YOUR INSTRUCTIONS: Every record is to be printed exactly as written, and any picture in it is skipped.

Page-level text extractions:
'''

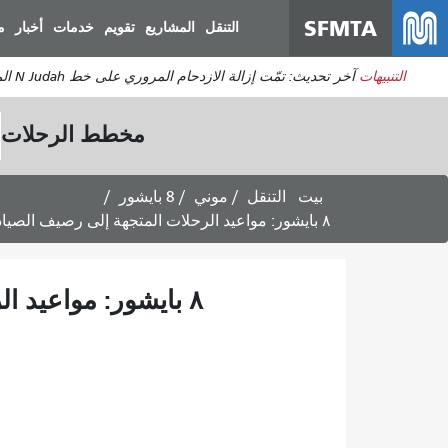
SFMTA
التنقل
المشاريع
تقويم
خدمات
أخبار
م
التنبيهات
آخر تحديث: تمّت إزالة الازدحام المروري على خط N Judah المتجه إلى هيلواي. ستعود الخدمة إلى طبيعتها. يُرجى توقع بعض التأخيرات المتبقية.
مخطط الرحلات
بيت
التنقل
موني
8 بايشور
٨ بايشور: مواعيد الرحلات المتجهة إلى رصيف الصيادين عبر وسط المدينة - خدمة أيام الأسبوع
٨ بايشور: مواعيد الرحلات المتجهة إلى رصيف الصيادين عبر وسط المدينة - خدمة أيام الأسبوع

'''

WRITTEN ANSWER:
SFMTA
التنقل
المشاريع
تقويم
خدمات
أخبار
م
التنبيهات
آخر تحديث: تمّت إزالة الازدحام المروري على خط N Judah المتجه إلى هيلواي. ستعود الخدمة إلى طبيعتها. يُرجى توقع بعض التأخيرات المتبقية.
مخطط الرحلات
بيت
التنقل
موني
8 بايشور
٨ بايشور: مواعيد الرحلات المتجهة إلى رصيف الصيادين عبر وسط المدينة - خدمة أيام الأسبوع
٨ بايشور: مواعيد الرحلات المتجهة إلى رصيف الصيادين عبر وسط المدينة - خدمة أيام الأسبوع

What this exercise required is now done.